Qiao Ruirong, a 64-year-old Chinese American who doesn't speak English and suffers from dementia, says he mistakenly tried to get into the wrong car in a supermarket parking lot one night last August when he was arrested for trying to break into the vehicle.

Three days later, while in custody of the LA Sheriff's Department, Qiao claims that as many as five different deputies almost literally beat his brains in, requiring doctors to put a metal plate in his head.

Qiao now joins a long line of inmates who are suing the sheriff's department over excessive force and and an even longer line of inmates who claim they've been trounced and abused by deputies.
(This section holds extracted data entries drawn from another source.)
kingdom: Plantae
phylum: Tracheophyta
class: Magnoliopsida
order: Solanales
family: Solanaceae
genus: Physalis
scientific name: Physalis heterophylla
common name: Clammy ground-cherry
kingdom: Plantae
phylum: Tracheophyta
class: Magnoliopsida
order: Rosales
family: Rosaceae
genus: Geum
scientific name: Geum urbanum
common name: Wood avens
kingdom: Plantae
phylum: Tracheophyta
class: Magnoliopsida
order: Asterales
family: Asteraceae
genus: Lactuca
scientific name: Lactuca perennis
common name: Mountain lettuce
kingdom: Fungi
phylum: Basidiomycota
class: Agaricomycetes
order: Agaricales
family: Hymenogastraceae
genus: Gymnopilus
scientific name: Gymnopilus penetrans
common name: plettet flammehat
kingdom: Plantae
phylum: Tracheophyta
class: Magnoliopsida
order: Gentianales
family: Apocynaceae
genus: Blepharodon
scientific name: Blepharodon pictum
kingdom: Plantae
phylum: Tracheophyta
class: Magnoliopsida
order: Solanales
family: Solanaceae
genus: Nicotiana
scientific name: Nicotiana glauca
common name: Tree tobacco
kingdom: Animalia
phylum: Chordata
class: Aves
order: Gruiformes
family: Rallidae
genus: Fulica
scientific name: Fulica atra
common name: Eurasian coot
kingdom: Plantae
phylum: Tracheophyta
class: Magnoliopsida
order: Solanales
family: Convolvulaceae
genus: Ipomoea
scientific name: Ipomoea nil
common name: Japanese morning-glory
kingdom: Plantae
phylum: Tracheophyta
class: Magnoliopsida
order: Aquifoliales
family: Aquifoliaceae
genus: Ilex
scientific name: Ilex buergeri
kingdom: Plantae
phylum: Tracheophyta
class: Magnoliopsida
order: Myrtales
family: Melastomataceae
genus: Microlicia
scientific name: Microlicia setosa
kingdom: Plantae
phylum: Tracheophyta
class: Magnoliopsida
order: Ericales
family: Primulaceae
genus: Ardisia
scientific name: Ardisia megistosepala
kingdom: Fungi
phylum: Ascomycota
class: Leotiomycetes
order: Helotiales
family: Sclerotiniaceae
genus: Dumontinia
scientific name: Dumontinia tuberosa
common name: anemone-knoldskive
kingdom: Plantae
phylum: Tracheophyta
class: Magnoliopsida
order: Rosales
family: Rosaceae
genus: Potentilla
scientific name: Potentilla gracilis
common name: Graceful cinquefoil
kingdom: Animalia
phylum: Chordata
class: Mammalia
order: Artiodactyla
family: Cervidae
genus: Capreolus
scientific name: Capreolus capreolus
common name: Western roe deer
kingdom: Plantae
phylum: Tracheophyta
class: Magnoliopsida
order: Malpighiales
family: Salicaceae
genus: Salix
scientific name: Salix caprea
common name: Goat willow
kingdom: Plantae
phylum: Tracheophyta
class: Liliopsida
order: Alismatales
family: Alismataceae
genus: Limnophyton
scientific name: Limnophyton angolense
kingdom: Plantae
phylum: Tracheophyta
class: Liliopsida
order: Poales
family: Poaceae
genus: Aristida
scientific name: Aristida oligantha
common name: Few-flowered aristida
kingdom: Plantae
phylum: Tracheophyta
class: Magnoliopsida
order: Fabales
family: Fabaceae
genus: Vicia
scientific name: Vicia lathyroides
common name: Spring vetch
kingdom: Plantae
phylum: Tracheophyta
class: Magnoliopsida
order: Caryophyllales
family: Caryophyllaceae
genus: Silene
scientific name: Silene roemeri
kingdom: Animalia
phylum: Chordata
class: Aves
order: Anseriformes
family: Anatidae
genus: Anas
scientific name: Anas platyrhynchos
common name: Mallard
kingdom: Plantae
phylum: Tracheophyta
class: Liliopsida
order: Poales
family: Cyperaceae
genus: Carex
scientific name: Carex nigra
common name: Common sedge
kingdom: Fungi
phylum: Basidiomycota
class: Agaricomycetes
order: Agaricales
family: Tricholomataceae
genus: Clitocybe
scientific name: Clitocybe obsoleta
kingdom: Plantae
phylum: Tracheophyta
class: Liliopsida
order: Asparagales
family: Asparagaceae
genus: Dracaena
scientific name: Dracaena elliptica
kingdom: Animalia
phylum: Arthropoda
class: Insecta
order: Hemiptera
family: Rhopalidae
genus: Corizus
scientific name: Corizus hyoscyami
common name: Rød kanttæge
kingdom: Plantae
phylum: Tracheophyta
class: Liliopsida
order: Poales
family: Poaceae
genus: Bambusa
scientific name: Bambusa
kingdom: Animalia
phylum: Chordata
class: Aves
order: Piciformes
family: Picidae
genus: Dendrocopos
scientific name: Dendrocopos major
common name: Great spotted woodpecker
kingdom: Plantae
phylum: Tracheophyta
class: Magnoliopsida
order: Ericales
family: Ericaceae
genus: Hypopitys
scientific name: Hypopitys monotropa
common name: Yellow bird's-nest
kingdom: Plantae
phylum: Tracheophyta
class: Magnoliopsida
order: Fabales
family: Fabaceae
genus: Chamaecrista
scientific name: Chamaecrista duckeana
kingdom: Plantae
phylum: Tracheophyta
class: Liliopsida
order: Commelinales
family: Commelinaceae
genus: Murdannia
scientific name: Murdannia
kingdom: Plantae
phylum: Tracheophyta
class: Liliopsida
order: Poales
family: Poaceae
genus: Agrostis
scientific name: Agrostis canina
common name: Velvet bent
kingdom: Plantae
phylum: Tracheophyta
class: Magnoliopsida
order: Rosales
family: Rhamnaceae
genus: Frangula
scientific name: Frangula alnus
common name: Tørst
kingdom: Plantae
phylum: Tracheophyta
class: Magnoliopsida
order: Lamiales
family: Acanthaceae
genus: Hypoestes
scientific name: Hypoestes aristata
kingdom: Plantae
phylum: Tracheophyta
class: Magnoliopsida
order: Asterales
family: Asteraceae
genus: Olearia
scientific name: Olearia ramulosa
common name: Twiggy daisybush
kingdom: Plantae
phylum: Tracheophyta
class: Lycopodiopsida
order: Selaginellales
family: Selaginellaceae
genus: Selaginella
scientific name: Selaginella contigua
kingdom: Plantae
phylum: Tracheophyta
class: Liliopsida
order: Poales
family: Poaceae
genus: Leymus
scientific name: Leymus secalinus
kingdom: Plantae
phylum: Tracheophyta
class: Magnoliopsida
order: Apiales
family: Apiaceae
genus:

According to Qiao's lawsuit, numerous unnamed deputies beat Qiao's head, face and neck so severely that Qiao was later taken to USC Medical Center, where emergency surgeons performed a craniectomy .

Doctors placed a metal plate in Qiao's head, says his lawyer, Timothy Mitchell, and essentially had to re-form his shattered skull.

Mitchell says that attorneys for the sheriff's department claim that Qiao was injured during a prison fight that started amongst inmates, but in light of the many lawsuits and recent clamor about deputy violence against inmates, Mitchell isn't so sure.

“We filed the lawsuit because there's no reason for officers to repeatedly bludgeon him in the head,” says Mitchell. “I'm not quite buying that he was a victim of someone in a prison fight.”